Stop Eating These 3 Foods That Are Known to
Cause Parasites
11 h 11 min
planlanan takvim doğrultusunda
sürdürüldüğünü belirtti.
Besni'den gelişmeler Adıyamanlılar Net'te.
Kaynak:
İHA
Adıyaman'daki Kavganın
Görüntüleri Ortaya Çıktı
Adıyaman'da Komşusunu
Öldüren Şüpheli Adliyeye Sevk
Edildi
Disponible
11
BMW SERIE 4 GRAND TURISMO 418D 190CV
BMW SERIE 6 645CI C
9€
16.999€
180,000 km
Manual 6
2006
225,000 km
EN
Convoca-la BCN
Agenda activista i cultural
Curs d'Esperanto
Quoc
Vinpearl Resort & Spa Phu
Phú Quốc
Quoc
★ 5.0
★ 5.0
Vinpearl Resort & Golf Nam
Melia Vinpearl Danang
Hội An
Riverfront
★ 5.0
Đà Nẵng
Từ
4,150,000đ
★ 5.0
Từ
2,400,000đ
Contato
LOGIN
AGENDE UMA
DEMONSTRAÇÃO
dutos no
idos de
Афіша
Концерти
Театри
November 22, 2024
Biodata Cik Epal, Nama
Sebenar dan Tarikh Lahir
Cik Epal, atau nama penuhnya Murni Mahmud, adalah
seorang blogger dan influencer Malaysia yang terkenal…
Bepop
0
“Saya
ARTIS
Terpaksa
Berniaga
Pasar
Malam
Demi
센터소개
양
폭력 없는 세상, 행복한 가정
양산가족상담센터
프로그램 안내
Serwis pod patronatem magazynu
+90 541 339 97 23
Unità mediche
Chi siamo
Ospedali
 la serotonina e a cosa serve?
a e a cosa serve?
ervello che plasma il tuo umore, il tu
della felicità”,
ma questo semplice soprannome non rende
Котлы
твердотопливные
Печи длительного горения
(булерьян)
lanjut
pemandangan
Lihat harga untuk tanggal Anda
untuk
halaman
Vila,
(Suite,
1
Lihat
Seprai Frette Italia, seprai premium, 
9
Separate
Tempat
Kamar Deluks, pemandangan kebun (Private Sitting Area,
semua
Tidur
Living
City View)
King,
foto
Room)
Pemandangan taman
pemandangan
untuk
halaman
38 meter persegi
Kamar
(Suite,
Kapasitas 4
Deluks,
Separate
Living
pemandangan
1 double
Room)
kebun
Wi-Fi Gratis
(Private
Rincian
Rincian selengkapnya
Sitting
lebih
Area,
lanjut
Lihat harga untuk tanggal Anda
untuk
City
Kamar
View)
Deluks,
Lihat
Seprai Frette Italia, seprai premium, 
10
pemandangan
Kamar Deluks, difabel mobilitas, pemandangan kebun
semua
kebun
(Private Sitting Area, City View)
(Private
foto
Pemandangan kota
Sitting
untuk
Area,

**EXERCISE OBJECTIVE:**
For this task, set down the entire listing word for word.

**SOLUTION TO THIS PROBLEM:**
Stop Eating These 3 Foods That Are Known to
Cause Parasites
11 h 11 min
planlanan takvim doğrultusunda
sürdürüldüğünü belirtti.
Besni'den gelişmeler Adıyamanlılar Net'te.
Kaynak:
İHA
Adıyaman'daki Kavganın
Görüntüleri Ortaya Çıktı
Adıyaman'da Komşusunu
Öldüren Şüpheli Adliyeye Sevk
Edildi
Disponible
11
BMW SERIE 4 GRAND TURISMO 418D 190CV
BMW SERIE 6 645CI C
9€
16.999€
180,000 km
Manual 6
2006
225,000 km
EN
Convoca-la BCN
Agenda activista i cultural
Curs d'Esperanto
Quoc
Vinpearl Resort & Spa Phu
Phú Quốc
Quoc
★ 5.0
★ 5.0
Vinpearl Resort & Golf Nam
Melia Vinpearl Danang
Hội An
Riverfront
★ 5.0
Đà Nẵng
Từ
4,150,000đ
★ 5.0
Từ
2,400,000đ
Contato
LOGIN
AGENDE UMA
DEMONSTRAÇÃO
dutos no
idos de
Афіша
Концерти
Театри
November 22, 2024
Biodata Cik Epal, Nama
Sebenar dan Tarikh Lahir
Cik Epal, atau nama penuhnya Murni Mahmud, adalah
seorang blogger dan influencer Malaysia yang terkenal…
Bepop
0
“Saya
ARTIS
Terpaksa
Berniaga
Pasar
Malam
Demi
센터소개
양
폭력 없는 세상, 행복한 가정
양산가족상담센터
프로그램 안내
Serwis pod patronatem magazynu
+90 541 339 97 23
Unità mediche
Chi siamo
Ospedali
 la serotonina e a cosa serve?
a e a cosa serve?
ervello che plasma il tuo umore, il tu
della felicità”,
ma questo semplice soprannome non rende
Котлы
твердотопливные
Печи длительного горения
(булерьян)
lanjut
pemandangan
Lihat harga untuk tanggal Anda
untuk
halaman
Vila,
(Suite,
1
Lihat
Seprai Frette Italia, seprai premium, 
9
Separate
Tempat
Kamar Deluks, pemandangan kebun (Private Sitting Area,
semua
Tidur
Living
City View)
King,
foto
Room)
Pemandangan taman
pemandangan
untuk
halaman
38 meter persegi
Kamar
(Suite,
Kapasitas 4
Deluks,
Separate
Living
pemandangan
1 double
Room)
kebun
Wi-Fi Gratis
(Private
Rincian
Rincian selengkapnya
Sitting
lebih
Area,
lanjut
Lihat harga untuk tanggal Anda
untuk
City
Kamar
View)
Deluks,
Lihat
Seprai Frette Italia, seprai premium, 
10
pemandangan
Kamar Deluks, difabel mobilitas, pemandangan kebun
semua
kebun
(Private Sitting Area, City View)
(Private
foto
Pemandangan kota
Sitting
untuk
Area,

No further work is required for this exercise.